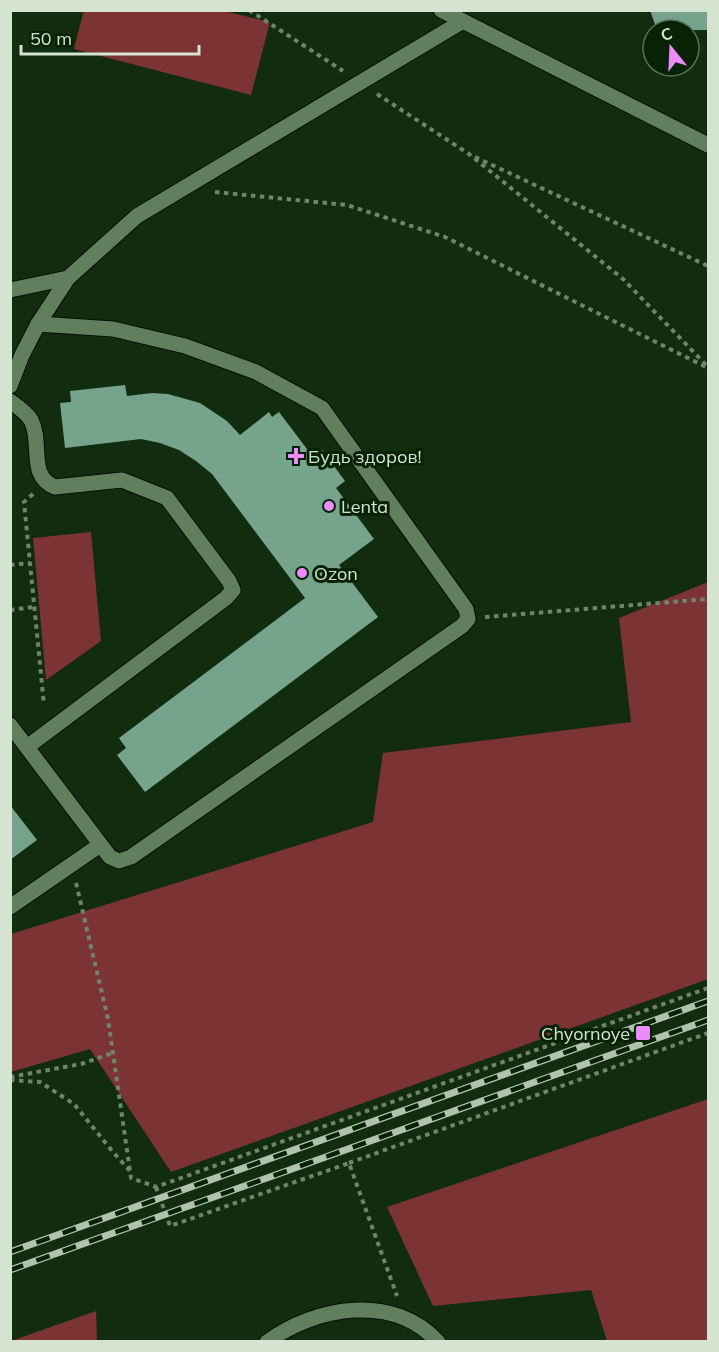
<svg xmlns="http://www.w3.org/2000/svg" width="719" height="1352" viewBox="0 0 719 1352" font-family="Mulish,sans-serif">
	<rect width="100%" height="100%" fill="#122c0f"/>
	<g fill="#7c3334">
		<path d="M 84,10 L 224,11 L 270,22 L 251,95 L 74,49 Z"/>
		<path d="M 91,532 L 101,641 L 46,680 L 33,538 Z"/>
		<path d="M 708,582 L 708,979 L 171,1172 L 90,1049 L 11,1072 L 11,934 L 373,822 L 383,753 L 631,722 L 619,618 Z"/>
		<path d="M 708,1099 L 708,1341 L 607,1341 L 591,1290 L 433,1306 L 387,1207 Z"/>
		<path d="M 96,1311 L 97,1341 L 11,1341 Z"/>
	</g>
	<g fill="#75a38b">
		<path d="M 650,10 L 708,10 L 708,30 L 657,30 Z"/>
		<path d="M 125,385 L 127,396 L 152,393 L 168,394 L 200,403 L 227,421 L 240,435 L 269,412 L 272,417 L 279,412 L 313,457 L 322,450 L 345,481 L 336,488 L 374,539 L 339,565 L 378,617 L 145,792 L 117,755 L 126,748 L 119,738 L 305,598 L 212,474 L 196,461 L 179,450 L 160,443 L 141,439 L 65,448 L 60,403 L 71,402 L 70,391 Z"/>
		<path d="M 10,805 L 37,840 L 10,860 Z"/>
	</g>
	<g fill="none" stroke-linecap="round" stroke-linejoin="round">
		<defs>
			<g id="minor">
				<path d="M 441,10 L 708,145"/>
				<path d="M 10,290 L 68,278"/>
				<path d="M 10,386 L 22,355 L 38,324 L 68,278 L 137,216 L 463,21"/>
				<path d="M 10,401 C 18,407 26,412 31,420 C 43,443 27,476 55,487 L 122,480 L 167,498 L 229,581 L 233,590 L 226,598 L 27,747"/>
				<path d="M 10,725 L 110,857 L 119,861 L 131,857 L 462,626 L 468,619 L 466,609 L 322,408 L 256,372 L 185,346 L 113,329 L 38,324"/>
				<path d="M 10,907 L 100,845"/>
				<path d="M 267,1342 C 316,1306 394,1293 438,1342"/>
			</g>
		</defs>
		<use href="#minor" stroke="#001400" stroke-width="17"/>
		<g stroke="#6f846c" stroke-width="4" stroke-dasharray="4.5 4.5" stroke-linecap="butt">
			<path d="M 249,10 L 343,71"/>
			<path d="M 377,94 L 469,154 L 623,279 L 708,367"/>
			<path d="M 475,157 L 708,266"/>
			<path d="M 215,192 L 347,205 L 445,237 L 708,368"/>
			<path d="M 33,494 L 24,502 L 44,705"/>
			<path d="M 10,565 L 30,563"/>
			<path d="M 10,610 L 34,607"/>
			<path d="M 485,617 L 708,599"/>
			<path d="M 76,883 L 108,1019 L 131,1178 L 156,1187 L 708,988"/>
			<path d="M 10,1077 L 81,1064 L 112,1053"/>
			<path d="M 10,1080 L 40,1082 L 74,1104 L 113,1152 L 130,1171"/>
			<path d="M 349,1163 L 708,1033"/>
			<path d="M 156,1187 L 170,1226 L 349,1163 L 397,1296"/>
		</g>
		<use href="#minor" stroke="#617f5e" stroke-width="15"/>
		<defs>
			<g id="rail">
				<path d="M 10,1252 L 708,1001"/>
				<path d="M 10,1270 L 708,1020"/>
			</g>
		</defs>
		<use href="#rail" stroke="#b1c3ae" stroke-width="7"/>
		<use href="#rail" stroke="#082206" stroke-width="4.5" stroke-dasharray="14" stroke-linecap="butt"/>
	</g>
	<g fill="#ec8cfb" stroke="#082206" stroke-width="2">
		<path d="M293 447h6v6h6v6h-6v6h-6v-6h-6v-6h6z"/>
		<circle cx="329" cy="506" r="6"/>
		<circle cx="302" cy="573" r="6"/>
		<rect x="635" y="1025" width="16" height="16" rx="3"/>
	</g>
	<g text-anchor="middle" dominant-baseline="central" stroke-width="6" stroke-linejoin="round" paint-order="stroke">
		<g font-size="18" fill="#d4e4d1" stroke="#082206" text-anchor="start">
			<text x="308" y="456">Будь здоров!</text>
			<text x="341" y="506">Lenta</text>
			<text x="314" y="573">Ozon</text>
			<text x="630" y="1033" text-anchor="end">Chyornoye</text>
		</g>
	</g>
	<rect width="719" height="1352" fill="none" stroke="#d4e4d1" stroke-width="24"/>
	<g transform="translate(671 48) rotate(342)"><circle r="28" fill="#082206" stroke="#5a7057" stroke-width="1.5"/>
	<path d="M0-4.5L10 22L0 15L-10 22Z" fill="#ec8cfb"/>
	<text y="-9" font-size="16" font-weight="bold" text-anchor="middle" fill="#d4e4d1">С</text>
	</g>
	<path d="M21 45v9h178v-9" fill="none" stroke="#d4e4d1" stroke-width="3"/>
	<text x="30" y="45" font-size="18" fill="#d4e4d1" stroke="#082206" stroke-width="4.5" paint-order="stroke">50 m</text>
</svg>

☆ ☆ ☆ ☆ ☆ ☆ ☆

_WHAT TO WORK ON:_ Using the records above, retype everything exactly except the pictures.

_RESULT BELOW:_
<svg xmlns="http://www.w3.org/2000/svg" width="719" height="1352" viewBox="0 0 719 1352" font-family="Mulish,sans-serif">
	<rect width="100%" height="100%" fill="#122c0f"/>
	<g fill="#7c3334">
		<path d="M 84,10 L 224,11 L 270,22 L 251,95 L 74,49 Z"/>
		<path d="M 91,532 L 101,641 L 46,680 L 33,538 Z"/>
		<path d="M 708,582 L 708,979 L 171,1172 L 90,1049 L 11,1072 L 11,934 L 373,822 L 383,753 L 631,722 L 619,618 Z"/>
		<path d="M 708,1099 L 708,1341 L 607,1341 L 591,1290 L 433,1306 L 387,1207 Z"/>
		<path d="M 96,1311 L 97,1341 L 11,1341 Z"/>
	</g>
	<g fill="#75a38b">
		<path d="M 650,10 L 708,10 L 708,30 L 657,30 Z"/>
		<path d="M 125,385 L 127,396 L 152,393 L 168,394 L 200,403 L 227,421 L 240,435 L 269,412 L 272,417 L 279,412 L 313,457 L 322,450 L 345,481 L 336,488 L 374,539 L 339,565 L 378,617 L 145,792 L 117,755 L 126,748 L 119,738 L 305,598 L 212,474 L 196,461 L 179,450 L 160,443 L 141,439 L 65,448 L 60,403 L 71,402 L 70,391 Z"/>
		<path d="M 10,805 L 37,840 L 10,860 Z"/>
	</g>
	<g fill="none" stroke-linecap="round" stroke-linejoin="round">
		<defs>
			<g id="minor">
				<path d="M 441,10 L 708,145"/>
				<path d="M 10,290 L 68,278"/>
				<path d="M 10,386 L 22,355 L 38,324 L 68,278 L 137,216 L 463,21"/>
				<path d="M 10,401 C 18,407 26,412 31,420 C 43,443 27,476 55,487 L 122,480 L 167,498 L 229,581 L 233,590 L 226,598 L 27,747"/>
				<path d="M 10,725 L 110,857 L 119,861 L 131,857 L 462,626 L 468,619 L 466,609 L 322,408 L 256,372 L 185,346 L 113,329 L 38,324"/>
				<path d="M 10,907 L 100,845"/>
				<path d="M 267,1342 C 316,1306 394,1293 438,1342"/>
			</g>
		</defs>
		<use href="#minor" stroke="#001400" stroke-width="17"/>
		<g stroke="#6f846c" stroke-width="4" stroke-dasharray="4.5 4.5" stroke-linecap="butt">
			<path d="M 249,10 L 343,71"/>
			<path d="M 377,94 L 469,154 L 623,279 L 708,367"/>
			<path d="M 475,157 L 708,266"/>
			<path d="M 215,192 L 347,205 L 445,237 L 708,368"/>
			<path d="M 33,494 L 24,502 L 44,705"/>
			<path d="M 10,565 L 30,563"/>
			<path d="M 10,610 L 34,607"/>
			<path d="M 485,617 L 708,599"/>
			<path d="M 76,883 L 108,1019 L 131,1178 L 156,1187 L 708,988"/>
			<path d="M 10,1077 L 81,1064 L 112,1053"/>
			<path d="M 10,1080 L 40,1082 L 74,1104 L 113,1152 L 130,1171"/>
			<path d="M 349,1163 L 708,1033"/>
			<path d="M 156,1187 L 170,1226 L 349,1163 L 397,1296"/>
		</g>
		<use href="#minor" stroke="#617f5e" stroke-width="15"/>
		<defs>
			<g id="rail">
				<path d="M 10,1252 L 708,1001"/>
				<path d="M 10,1270 L 708,1020"/>
			</g>
		</defs>
		<use href="#rail" stroke="#b1c3ae" stroke-width="7"/>
		<use href="#rail" stroke="#082206" stroke-width="4.5" stroke-dasharray="14" stroke-linecap="butt"/>
	</g>
	<g fill="#ec8cfb" stroke="#082206" stroke-width="2">
		<path d="M293 447h6v6h6v6h-6v6h-6v-6h-6v-6h6z"/>
		<circle cx="329" cy="506" r="6"/>
		<circle cx="302" cy="573" r="6"/>
		<rect x="635" y="1025" width="16" height="16" rx="3"/>
	</g>
	<g text-anchor="middle" dominant-baseline="central" stroke-width="6" stroke-linejoin="round" paint-order="stroke">
		<g font-size="18" fill="#d4e4d1" stroke="#082206" text-anchor="start">
			<text x="308" y="456">Будь здоров!</text>
			<text x="341" y="506">Lenta</text>
			<text x="314" y="573">Ozon</text>
			<text x="630" y="1033" text-anchor="end">Chyornoye</text>
		</g>
	</g>
	<rect width="719" height="1352" fill="none" stroke="#d4e4d1" stroke-width="24"/>
	<g transform="translate(671 48) rotate(342)"><circle r="28" fill="#082206" stroke="#5a7057" stroke-width="1.5"/>
	<path d="M0-4.5L10 22L0 15L-10 22Z" fill="#ec8cfb"/>
	<text y="-9" font-size="16" font-weight="bold" text-anchor="middle" fill="#d4e4d1">С</text>
	</g>
	<path d="M21 45v9h178v-9" fill="none" stroke="#d4e4d1" stroke-width="3"/>
	<text x="30" y="45" font-size="18" fill="#d4e4d1" stroke="#082206" stroke-width="4.5" paint-order="stroke">50 m</text>
</svg>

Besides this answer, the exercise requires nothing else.